— Dataset excerpts —

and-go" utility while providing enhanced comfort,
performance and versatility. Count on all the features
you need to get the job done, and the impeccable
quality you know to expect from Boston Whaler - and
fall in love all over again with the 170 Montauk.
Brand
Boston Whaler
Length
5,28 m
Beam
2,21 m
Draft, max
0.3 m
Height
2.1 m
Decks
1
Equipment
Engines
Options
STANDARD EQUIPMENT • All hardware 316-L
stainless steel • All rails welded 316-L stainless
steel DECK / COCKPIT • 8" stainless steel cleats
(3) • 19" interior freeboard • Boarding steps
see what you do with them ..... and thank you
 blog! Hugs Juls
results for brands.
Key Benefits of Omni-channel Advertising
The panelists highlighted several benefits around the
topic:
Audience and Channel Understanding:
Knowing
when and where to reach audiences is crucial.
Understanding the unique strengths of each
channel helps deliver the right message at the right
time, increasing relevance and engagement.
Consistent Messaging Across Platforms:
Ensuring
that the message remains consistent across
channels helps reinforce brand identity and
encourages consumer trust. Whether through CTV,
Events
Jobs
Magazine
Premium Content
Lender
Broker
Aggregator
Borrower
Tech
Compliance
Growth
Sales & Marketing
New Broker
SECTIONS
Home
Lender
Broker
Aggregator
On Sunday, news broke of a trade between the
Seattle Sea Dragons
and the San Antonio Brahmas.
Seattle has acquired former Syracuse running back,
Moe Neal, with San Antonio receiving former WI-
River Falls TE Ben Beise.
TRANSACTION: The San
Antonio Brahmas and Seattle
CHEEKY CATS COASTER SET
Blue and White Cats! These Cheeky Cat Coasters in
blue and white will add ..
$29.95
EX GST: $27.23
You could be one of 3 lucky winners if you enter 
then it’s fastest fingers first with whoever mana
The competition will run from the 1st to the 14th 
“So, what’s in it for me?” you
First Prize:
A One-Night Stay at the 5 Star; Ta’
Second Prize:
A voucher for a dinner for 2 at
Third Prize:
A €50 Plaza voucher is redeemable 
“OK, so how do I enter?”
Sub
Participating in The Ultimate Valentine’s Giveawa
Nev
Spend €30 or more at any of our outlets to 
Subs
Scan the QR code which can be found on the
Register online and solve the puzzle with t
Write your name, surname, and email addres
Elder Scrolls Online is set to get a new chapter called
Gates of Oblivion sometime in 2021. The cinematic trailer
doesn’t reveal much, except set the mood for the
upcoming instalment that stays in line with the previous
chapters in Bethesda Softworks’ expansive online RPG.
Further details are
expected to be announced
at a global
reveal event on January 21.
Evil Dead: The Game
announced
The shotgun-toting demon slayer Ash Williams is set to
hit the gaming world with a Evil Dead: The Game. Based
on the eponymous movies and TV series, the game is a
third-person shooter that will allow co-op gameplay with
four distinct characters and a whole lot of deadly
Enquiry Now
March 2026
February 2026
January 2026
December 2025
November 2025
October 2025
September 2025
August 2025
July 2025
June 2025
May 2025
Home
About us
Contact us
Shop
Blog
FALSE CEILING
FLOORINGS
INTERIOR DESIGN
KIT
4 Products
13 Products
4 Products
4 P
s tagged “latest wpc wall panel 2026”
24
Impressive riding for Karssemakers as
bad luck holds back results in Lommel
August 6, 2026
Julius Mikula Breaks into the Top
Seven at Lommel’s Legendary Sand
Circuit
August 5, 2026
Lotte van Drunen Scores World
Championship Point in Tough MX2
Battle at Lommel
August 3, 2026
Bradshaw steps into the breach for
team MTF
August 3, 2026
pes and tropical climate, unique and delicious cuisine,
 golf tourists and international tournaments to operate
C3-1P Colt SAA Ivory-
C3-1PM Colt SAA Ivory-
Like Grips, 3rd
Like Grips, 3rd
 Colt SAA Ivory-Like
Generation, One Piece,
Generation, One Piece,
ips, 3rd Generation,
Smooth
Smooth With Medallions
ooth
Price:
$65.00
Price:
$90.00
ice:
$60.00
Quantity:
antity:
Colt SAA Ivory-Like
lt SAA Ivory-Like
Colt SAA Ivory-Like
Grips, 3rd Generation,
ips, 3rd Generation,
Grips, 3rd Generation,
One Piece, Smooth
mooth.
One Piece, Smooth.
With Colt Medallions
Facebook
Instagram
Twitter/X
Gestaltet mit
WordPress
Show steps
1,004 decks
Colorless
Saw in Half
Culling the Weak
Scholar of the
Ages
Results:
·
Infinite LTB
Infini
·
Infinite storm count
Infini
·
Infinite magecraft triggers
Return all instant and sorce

— Problem statement —
Write out the records line for line. Begin with their first line and stop after the line containing "Understanding the unique strengths of each", including that line.

— Answer space —
and-go" utility while providing enhanced comfort,
performance and versatility. Count on all the features
you need to get the job done, and the impeccable
quality you know to expect from Boston Whaler - and
fall in love all over again with the 170 Montauk.
Brand
Boston Whaler
Length
5,28 m
Beam
2,21 m
Draft, max
0.3 m
Height
2.1 m
Decks
1
Equipment
Engines
Options
STANDARD EQUIPMENT • All hardware 316-L
stainless steel • All rails welded 316-L stainless
steel DECK / COCKPIT • 8" stainless steel cleats
(3) • 19" interior freeboard • Boarding steps
see what you do with them ..... and thank you
 blog! Hugs Juls
results for brands.
Key Benefits of Omni-channel Advertising
The panelists highlighted several benefits around the
topic:
Audience and Channel Understanding:
Knowing
when and where to reach audiences is crucial.
Understanding the unique strengths of each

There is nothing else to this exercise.